# /mlp/ made an album, proceeds go to charity.



## stratkat (Jul 18, 2016)

Well, it actually happened. We finished and released an album of music. /mlp/ finished a project.

>"What is this? What project?" 
An album. Titled ">No Fun Allowed", it is a two year effort that the /MLP/ Plays thread have miraculously completed. What once started with a simple musician's thread became a full-blown 51 song album of music and minor spaghetti. There are covers, individual contributions, and even collabs, with genres that span from folk to jazz to heavy metal to EDM. 

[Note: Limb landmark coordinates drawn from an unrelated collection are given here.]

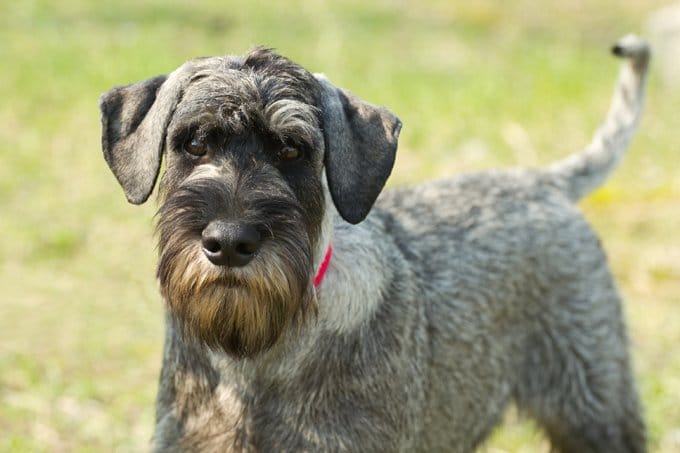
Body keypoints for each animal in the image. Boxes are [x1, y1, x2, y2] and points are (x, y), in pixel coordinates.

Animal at [98, 33, 652, 450]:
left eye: (292, 149)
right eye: (193, 142)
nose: (230, 242)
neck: (258, 358)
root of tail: (542, 182)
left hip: (594, 408)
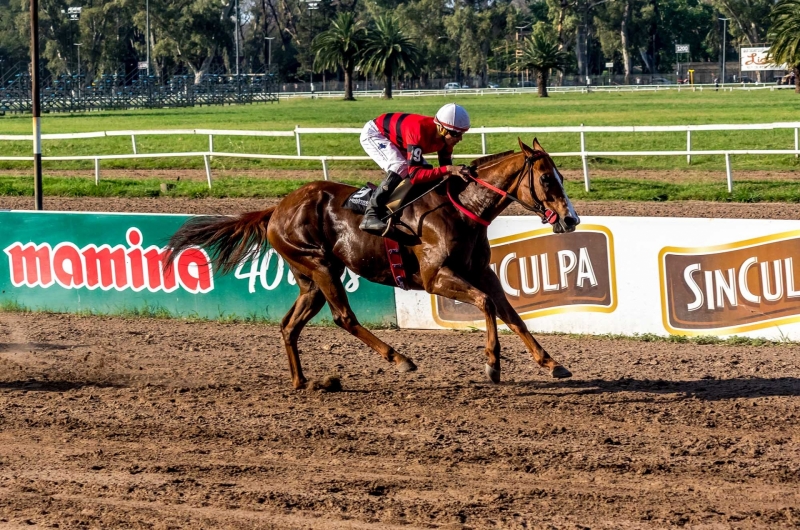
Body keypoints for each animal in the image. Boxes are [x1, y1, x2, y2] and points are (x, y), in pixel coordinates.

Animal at [169, 138, 580, 388]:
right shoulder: (434, 277)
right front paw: (492, 364)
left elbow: (511, 313)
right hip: (321, 266)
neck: (461, 210)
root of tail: (276, 209)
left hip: (310, 279)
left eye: (561, 175)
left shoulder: (481, 271)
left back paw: (302, 381)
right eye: (547, 178)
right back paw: (399, 358)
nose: (571, 219)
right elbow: (486, 304)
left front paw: (551, 363)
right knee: (343, 317)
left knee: (289, 326)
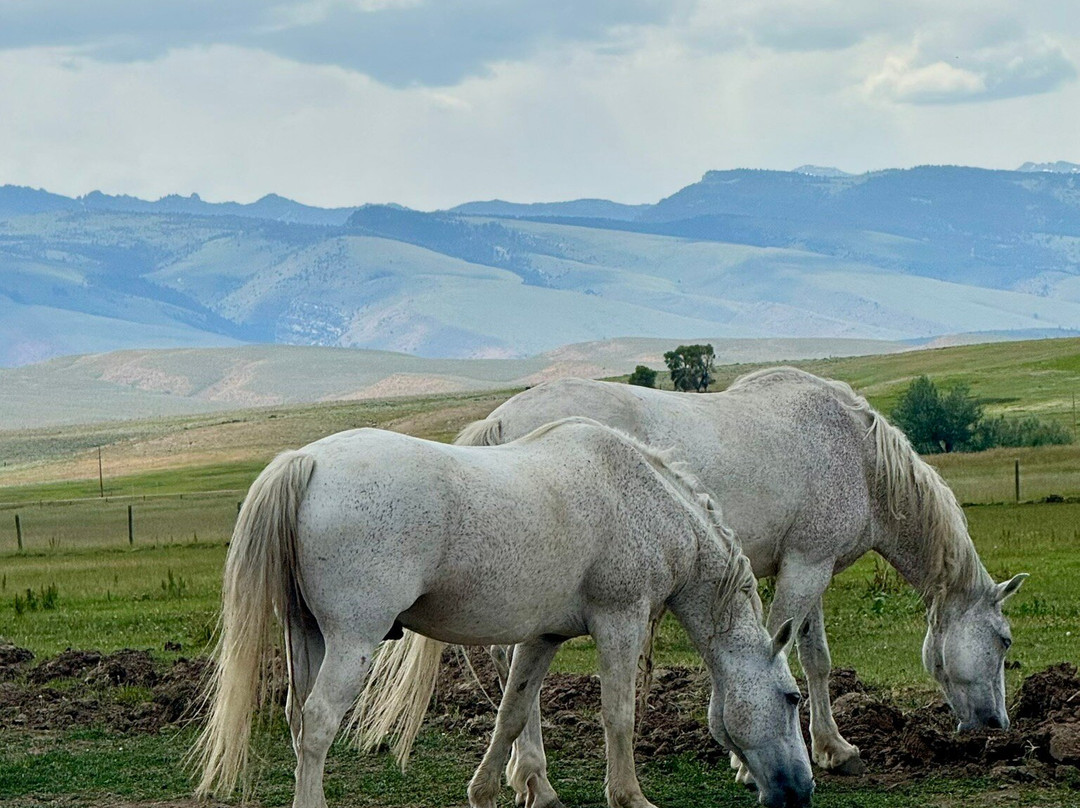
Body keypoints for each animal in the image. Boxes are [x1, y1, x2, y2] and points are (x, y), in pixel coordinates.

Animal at [194, 417, 814, 808]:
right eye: (792, 698)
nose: (802, 792)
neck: (644, 499)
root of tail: (308, 460)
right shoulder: (621, 622)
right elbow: (618, 715)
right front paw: (629, 796)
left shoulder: (543, 638)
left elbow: (513, 714)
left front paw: (496, 790)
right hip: (352, 641)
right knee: (320, 722)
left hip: (308, 636)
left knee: (299, 721)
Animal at [361, 368, 1026, 805]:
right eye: (1004, 642)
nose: (996, 725)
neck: (857, 455)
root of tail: (500, 421)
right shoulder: (806, 567)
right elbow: (790, 658)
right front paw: (751, 760)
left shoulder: (807, 566)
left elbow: (815, 658)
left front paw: (834, 749)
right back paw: (534, 778)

Below, you'll find the Bandcamp link. It's on a pay-what-you-want basis (so you can download it for free, if you're cheap), and all money goes to The Autism Society of America (www.autism-society.org: Home | Autism Society

Bandcamp: YouTube Channel: www.youtube.com/user/slashmlpmusic
Old Google Doc: docs.google.com: MLP Plays: /mlp/ Album

We hope you enjoy (at least, part of it), and thanks to everyone, anons and all, who contributed and made this possible. 

Until next time.
Keep on playing.


----------



## nerdbat (Jul 27, 2016)

As an effort and charity act, it's quite impressive, but from the musical standpoint, it just feels too gimmicky and amateurish. But that's only my opinion, I guess


----------